Facebook: Prelena Soma Owen

Website: echoesofthewild.com

Prelena Soma Owen's kitbag

The key kit that the pros use to take their photographs

Canon Ambassador Prelena Soma Owen's kitbag containing Canon cameras, lenses and accessories.


Canon EOS R3

A camera that lets you photograph sport, wildlife and news like never before by identifying subjects just by looking at them, the EOS R3 has 30fps continuous shooting and advanced connectivity. "This camera is great for action shots and I usually use this with the Canon RF 100-500mm F4.5-7.1 L IS USM lens," says Prelena.

Canon EOS R5

Capture sensational 45MP photos at up to 20fps or flick a switch for cinematic 12-bit 8K RAW video using the entire width of the camera's sensor. "The EOS R5 coupled with my Canon EF 600mm f/4L IS II USM lens is my kit of choice," says Prelena. "It's super light with excellent image quality, brilliant autofocus, eye tracking and super-fast burst shots. Nothing beats this combination for blurred backgrounds and crisp images."

Canon EOS R6

See and shoot subjects in completely new ways and add a fresh dimension to your visual storytelling with 20fps silent shooting and up to 8-stops of IS. "The EOS R6 is great for landscapes and timelapses," says Prelena.

Canon EOS-1D X Mark III

The ultimate creative toolkit with superb low-light performance, deep-learning AF and 5.5K RAW video. "This is a good workhorse and comes in handy on safari when I need four bodies," says Prelena.

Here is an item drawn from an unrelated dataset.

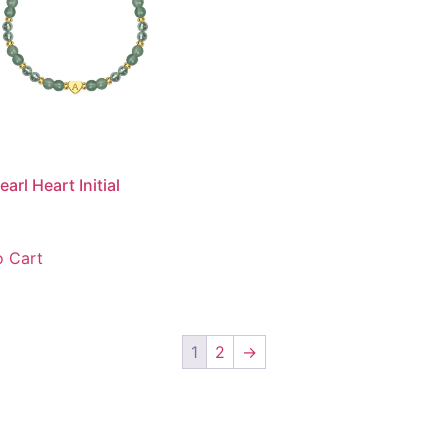
arl Heart Initial
 Cart
1
2
→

Canon RF 100-500mm F4.5-7.1L IS USM

With a 100-500mm focal length range, plus 5-stops of image stabilisation and L-series build quality, this lens offers performance and image quality like no other. "This is my general lightweight lens," says Prelena. "I love its versatility."

Canon RF 24-105mm F4L IS USM

A 5-stop Image Stabilizer preserves sharpness in low light, while Nano USM focusing benefits photographers and filmmakers. "It's my general all-purpose lens that's always with me," says Prelena. "I love the versatility, whether I'm photographing nature or people."

Canon EF 70-200mm f/2.8L USM

A professional quality, fast-aperture telephoto zoom lens popular with wildlife and sports photographers, as well as those shooting weddings and portraiture. "It's excellent when subjects approach safari vehicles, and at f/2.8 it performs well in low light," says Prelena.

Canon EF 17-40mm f/4L USM

An ultra-wide-angle zoom that offers excellent image quality and a constant maximum aperture. "Perfect for wide-angle landscape and architectural images, and easy to handhold and shoot," says Prelena.

Canon EF 600mm f/4L IS II USM

A high-magnification super-telephoto lens featuring integrated IS technology and a fast f/4 maximum aperture. "I've taken this to the Arctic and Antarctic and walked in knee-deep snow with it on my back; I don't leave home without it," says Prelena. "The f/4 aperture allows for blurred backgrounds while producing super-sharp images."

Canon EF 300mm f/2.8L IS II USM

The successor to the lens Prelena works with is a professional L-series super telephoto lens with a wide f/2.8 aperture and image stabilisation. "I love the crisp images I get from this," says Prelena. "It's my go-to lens in low-light conditions."

Canon EF 100mm f/2.8L Macro IS USM

Part of Canon's prestigious L-series, and the first to feature an image stabiliser with angle and shift detection that is highly effective at close focusing distances. "This lens is light enough to handhold in order to get close to the hidden world of insects," says Prelena. "It's very sharp too."

Canon MP-E 65mm f/2.8 1-5x Macro Photo

A macro lens designed to achieve a high magnification greater than life size (1.0x) without the need for additional accessories. "Nothing beats this for close 5x magnification of the insect world," says Prelena. "I use it with the Canon Macro Twin Lite MT-26EX-RT. The detail is amazing."


Canon Macro Twin Lite MT-26EX-RT

A powerful, precise and highly flexible twin flash system that recycles quickly and silently for the creative lighting of small subjects where maximum control over light power and direction is essential.